Cuba's Communist government said it would legalize small and medium-sized enterprises. That builds on earlier reforms, which allow “self-employed” Cubans to own restaurants, bed-and-breakfasts and other small businesses.
Coca-Cola stopped producing sugary drinks in Venezuela because it cannot obtain sugar. Price controls have made growing sugar cane unprofitable and the country suffers from a shortage of foreign exchange.
Iraq's government announced the start of an operation to retake Fallujah, a city just a 30-minute drive from Baghdad that has been held by Islamic State for the past two years.
Avigdor Lieberman, who leads Israel's nationalist Yisrael Beiteinu party, joined Binyamin Netanyahu's coalition government, and became defense minister. Mr. Lieberman, who lives in a Jewish settlement in the West Bank, has repeatedly derided efforts to secure peace with the Palestinians.
A series of bombings hit two government strongholds on Syria's coast, killing as many as100 people.
The government and opposition leaders in Burundi started talks to resolve a crisis in which more than 1,000 people are thought to have been killed. But the government excluded key opposition figures from the talks, reducing the chances of a successful outcome.
The monetary-policy committee of Nigeria's central bank voted to allow the currency, the naira, to float against the dollar. The country has previously maintained an overinflated peg against the dollar that is 40% higher than the black-market rate, leading to a shortage of hard currency.

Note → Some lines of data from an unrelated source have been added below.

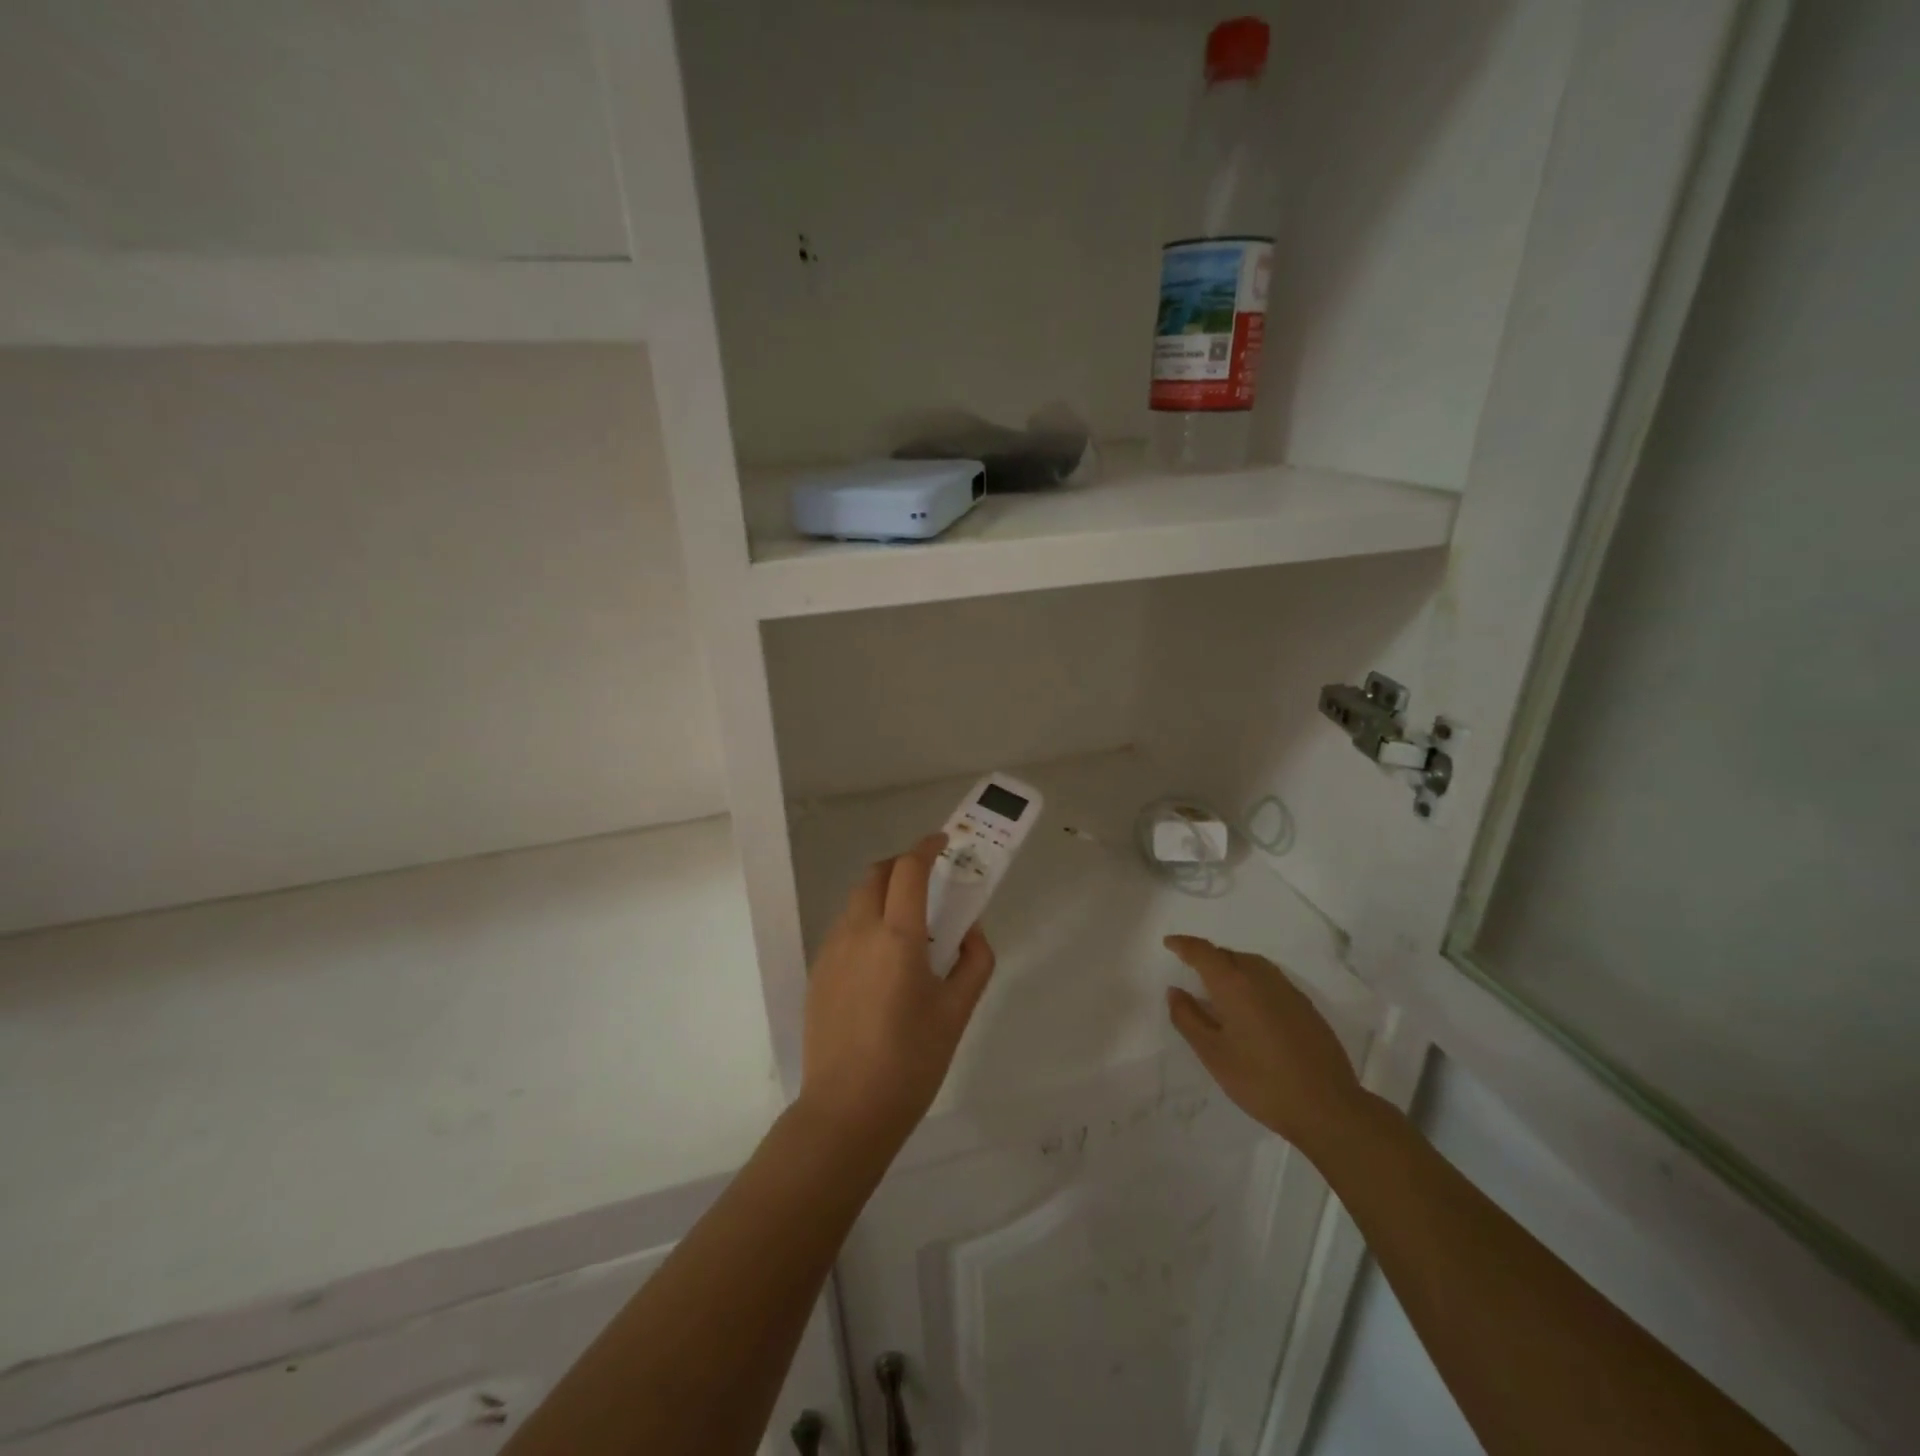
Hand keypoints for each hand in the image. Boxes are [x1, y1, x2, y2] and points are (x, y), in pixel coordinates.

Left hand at [799, 834, 995, 1149]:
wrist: (846, 1111)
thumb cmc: (911, 1061)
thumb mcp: (957, 1013)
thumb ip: (973, 963)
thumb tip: (970, 933)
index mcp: (897, 937)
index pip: (908, 870)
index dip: (926, 848)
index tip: (942, 843)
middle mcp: (859, 933)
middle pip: (875, 875)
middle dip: (901, 866)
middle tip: (926, 882)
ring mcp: (831, 952)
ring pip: (856, 902)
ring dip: (882, 895)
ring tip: (907, 927)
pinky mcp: (818, 973)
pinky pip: (844, 930)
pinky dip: (866, 923)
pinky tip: (881, 963)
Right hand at [1164, 935, 1371, 1158]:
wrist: (1328, 1108)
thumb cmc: (1261, 1081)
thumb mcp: (1213, 1054)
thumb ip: (1188, 1018)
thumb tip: (1175, 991)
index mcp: (1234, 985)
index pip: (1203, 952)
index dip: (1184, 944)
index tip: (1169, 942)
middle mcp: (1262, 978)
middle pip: (1228, 955)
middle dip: (1207, 957)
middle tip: (1191, 971)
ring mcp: (1288, 991)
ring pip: (1252, 964)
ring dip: (1231, 967)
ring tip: (1219, 988)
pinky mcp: (1306, 1007)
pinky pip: (1270, 979)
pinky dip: (1251, 981)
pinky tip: (1250, 1008)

In a report to Congress Hillary Clinton was criticized by the State Department's inspector general for using a private e-mail server when she was secretary of state. Mrs. Clinton should have discussed the security risks with officials, the report said, though it recognized that the department had a history of dealing inadequately with electronic messages. The issue continues to dog Mrs. Clinton's campaign.